Print the text of each record line for line, keeping every character and line break unchanged.

»»

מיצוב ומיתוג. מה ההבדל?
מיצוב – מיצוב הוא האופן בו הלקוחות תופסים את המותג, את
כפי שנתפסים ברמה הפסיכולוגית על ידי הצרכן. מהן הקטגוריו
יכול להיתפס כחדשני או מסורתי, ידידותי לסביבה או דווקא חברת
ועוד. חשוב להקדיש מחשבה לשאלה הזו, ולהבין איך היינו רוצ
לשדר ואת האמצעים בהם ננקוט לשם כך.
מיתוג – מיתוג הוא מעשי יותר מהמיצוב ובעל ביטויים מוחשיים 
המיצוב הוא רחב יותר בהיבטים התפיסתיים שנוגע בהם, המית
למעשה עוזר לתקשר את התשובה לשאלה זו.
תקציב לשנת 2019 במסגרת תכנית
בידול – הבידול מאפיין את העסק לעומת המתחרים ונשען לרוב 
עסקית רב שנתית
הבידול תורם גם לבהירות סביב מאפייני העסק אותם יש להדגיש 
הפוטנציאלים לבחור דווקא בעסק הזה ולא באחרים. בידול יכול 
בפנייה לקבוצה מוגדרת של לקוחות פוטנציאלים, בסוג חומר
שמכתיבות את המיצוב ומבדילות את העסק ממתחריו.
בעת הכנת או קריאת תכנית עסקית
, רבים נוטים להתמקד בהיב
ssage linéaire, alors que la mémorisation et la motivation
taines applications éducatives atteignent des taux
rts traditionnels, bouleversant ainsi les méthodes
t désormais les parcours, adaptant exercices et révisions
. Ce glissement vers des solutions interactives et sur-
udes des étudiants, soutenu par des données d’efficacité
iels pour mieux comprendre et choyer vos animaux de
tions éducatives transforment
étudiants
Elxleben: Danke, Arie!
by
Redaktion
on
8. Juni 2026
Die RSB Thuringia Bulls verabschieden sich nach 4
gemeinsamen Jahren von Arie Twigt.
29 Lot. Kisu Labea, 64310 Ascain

««

» Task solution:
מיצוב ומיתוג. מה ההבדל?
מיצוב – מיצוב הוא האופן בו הלקוחות תופסים את המותג, את
כפי שנתפסים ברמה הפסיכולוגית על ידי הצרכן. מהן הקטגוריו
יכול להיתפס כחדשני או מסורתי, ידידותי לסביבה או דווקא חברת
ועוד. חשוב להקדיש מחשבה לשאלה הזו, ולהבין איך היינו רוצ
לשדר ואת האמצעים בהם ננקוט לשם כך.
מיתוג – מיתוג הוא מעשי יותר מהמיצוב ובעל ביטויים מוחשיים 
המיצוב הוא רחב יותר בהיבטים התפיסתיים שנוגע בהם, המית
למעשה עוזר לתקשר את התשובה לשאלה זו.
תקציב לשנת 2019 במסגרת תכנית
בידול – הבידול מאפיין את העסק לעומת המתחרים ונשען לרוב 
עסקית רב שנתית
הבידול תורם גם לבהירות סביב מאפייני העסק אותם יש להדגיש 
הפוטנציאלים לבחור דווקא בעסק הזה ולא באחרים. בידול יכול 
בפנייה לקבוצה מוגדרת של לקוחות פוטנציאלים, בסוג חומר
שמכתיבות את המיצוב ומבדילות את העסק ממתחריו.
בעת הכנת או קריאת תכנית עסקית
, רבים נוטים להתמקד בהיב
ssage linéaire, alors que la mémorisation et la motivation
taines applications éducatives atteignent des taux
rts traditionnels, bouleversant ainsi les méthodes
t désormais les parcours, adaptant exercices et révisions
. Ce glissement vers des solutions interactives et sur-
udes des étudiants, soutenu par des données d’efficacité
iels pour mieux comprendre et choyer vos animaux de
tions éducatives transforment
étudiants
Elxleben: Danke, Arie!
by
Redaktion
on
8. Juni 2026
Die RSB Thuringia Bulls verabschieden sich nach 4
gemeinsamen Jahren von Arie Twigt.
29 Lot. Kisu Labea, 64310 Ascain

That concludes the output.